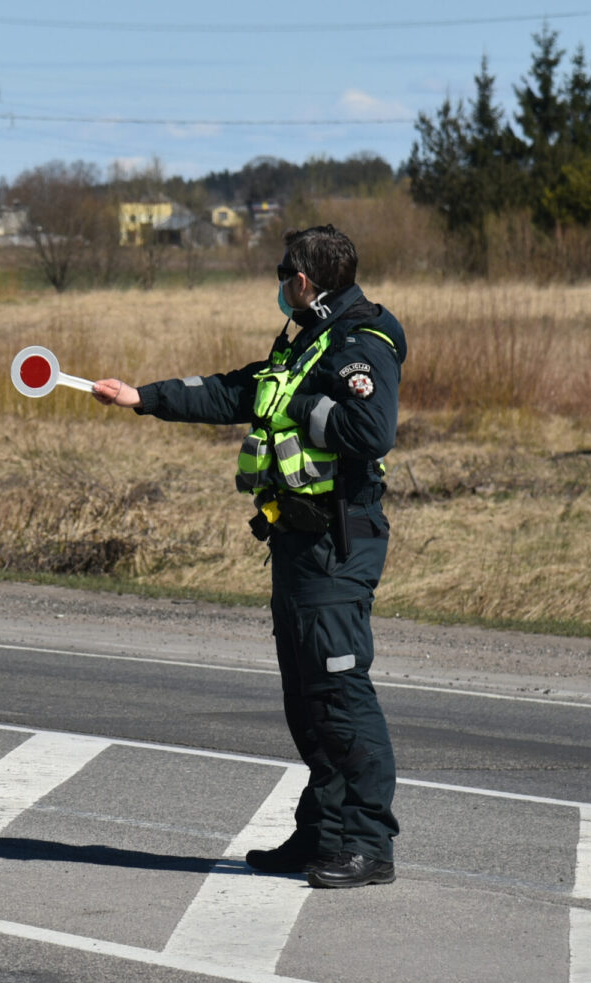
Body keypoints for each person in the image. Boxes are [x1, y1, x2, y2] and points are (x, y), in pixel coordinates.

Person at [92, 224, 406, 888]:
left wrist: (306, 408)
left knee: (339, 693)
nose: (277, 285)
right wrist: (141, 397)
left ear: (303, 282)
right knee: (305, 696)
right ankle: (322, 830)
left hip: (337, 546)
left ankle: (367, 842)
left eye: (282, 274)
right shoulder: (305, 345)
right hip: (296, 542)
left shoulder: (361, 341)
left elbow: (372, 430)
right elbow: (237, 391)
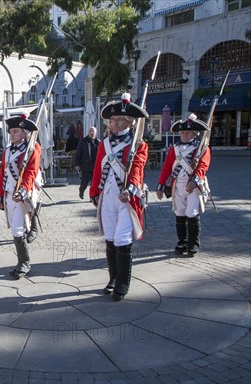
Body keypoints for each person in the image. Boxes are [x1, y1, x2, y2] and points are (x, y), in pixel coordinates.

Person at [90, 93, 148, 302]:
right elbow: (98, 169)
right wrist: (94, 192)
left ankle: (123, 282)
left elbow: (138, 169)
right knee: (110, 238)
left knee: (123, 239)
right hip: (107, 195)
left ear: (130, 122)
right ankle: (113, 278)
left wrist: (131, 189)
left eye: (118, 120)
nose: (113, 123)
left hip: (126, 197)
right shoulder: (104, 143)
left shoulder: (138, 144)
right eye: (112, 120)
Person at [156, 113, 210, 257]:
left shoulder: (201, 148)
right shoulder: (175, 148)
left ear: (194, 133)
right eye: (182, 132)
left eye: (188, 132)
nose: (184, 135)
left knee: (191, 213)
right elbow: (167, 167)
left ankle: (193, 244)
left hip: (193, 186)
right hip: (177, 186)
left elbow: (203, 166)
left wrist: (196, 180)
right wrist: (161, 185)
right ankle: (182, 242)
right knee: (179, 213)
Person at [0, 114, 42, 279]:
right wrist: (0, 195)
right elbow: (3, 174)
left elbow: (31, 173)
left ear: (25, 133)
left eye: (15, 131)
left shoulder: (31, 151)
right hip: (9, 194)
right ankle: (22, 262)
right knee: (14, 229)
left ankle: (24, 262)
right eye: (11, 131)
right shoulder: (7, 151)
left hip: (22, 196)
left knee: (17, 229)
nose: (12, 134)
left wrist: (23, 191)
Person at [74, 127, 99, 200]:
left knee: (94, 183)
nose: (92, 133)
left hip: (95, 166)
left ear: (96, 133)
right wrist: (77, 164)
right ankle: (81, 190)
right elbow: (78, 153)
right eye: (91, 131)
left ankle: (92, 197)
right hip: (86, 165)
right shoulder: (83, 141)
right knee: (85, 181)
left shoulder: (98, 142)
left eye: (93, 131)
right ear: (88, 132)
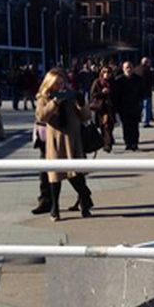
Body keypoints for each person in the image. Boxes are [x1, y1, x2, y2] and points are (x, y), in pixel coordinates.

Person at [35, 69, 94, 221]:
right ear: (49, 84)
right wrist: (54, 102)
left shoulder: (70, 94)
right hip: (55, 142)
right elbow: (42, 116)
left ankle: (84, 201)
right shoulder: (44, 98)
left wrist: (81, 103)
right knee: (55, 176)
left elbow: (85, 116)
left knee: (77, 175)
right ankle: (55, 207)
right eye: (56, 84)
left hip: (73, 140)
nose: (60, 87)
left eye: (62, 83)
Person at [114, 61, 144, 151]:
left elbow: (142, 91)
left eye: (130, 67)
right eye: (126, 67)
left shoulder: (138, 79)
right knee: (126, 126)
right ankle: (128, 143)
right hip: (123, 107)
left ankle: (134, 143)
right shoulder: (119, 80)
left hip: (135, 106)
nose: (129, 69)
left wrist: (140, 101)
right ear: (123, 69)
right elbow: (116, 94)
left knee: (134, 126)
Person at [89, 66, 116, 153]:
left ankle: (108, 141)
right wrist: (102, 93)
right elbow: (93, 94)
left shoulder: (113, 82)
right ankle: (107, 144)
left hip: (111, 108)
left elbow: (118, 93)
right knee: (104, 126)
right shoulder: (97, 82)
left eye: (108, 72)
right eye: (105, 72)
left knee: (109, 125)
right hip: (101, 108)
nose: (107, 74)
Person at [136, 56, 154, 128]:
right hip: (146, 91)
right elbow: (149, 81)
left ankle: (139, 119)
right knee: (146, 107)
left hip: (138, 91)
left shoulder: (136, 69)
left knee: (140, 107)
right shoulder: (147, 70)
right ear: (146, 63)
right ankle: (146, 121)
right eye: (149, 62)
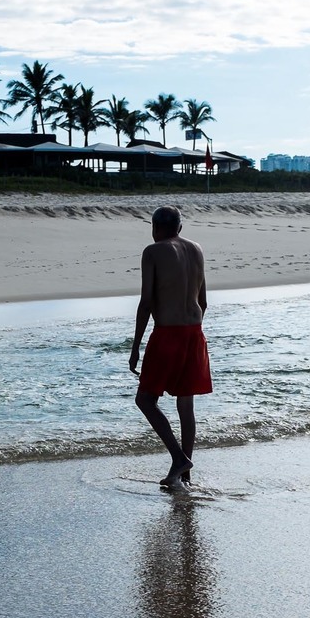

◆ **EXERCISE BRIEF**
Quote, exactly and only, the lines from the first line of the data above through the line containing "left wrist: (131, 189)". The pictures do not belong in it.

◆ **ANSWER TO THE PROBLEM**
Body keypoints for each person in the image. Boxes are [x1, y1, x2, y2] and points are (x, y), in pixel coordinates.

Person at [92, 224, 406, 888]:
left wrist: (306, 408)
left knee: (339, 693)
nose: (277, 285)
right wrist: (141, 397)
left ear: (303, 282)
right knee: (305, 696)
right ankle: (322, 830)
left hip: (337, 546)
left ankle: (367, 842)
left eye: (282, 274)
right shoulder: (305, 345)
right hip: (296, 542)
left shoulder: (361, 341)
left elbow: (372, 430)
right elbow: (237, 391)
Body keypoints for each person in the image. Boxes are [x1, y1, x2, y2] and points are (x, y), in pixel coordinates.

Person at [90, 93, 148, 302]:
right elbow: (98, 169)
right wrist: (94, 192)
left ankle: (123, 282)
left elbow: (138, 169)
right knee: (110, 238)
left knee: (123, 239)
right hip: (107, 195)
left ear: (130, 122)
right ankle: (113, 278)
left wrist: (131, 189)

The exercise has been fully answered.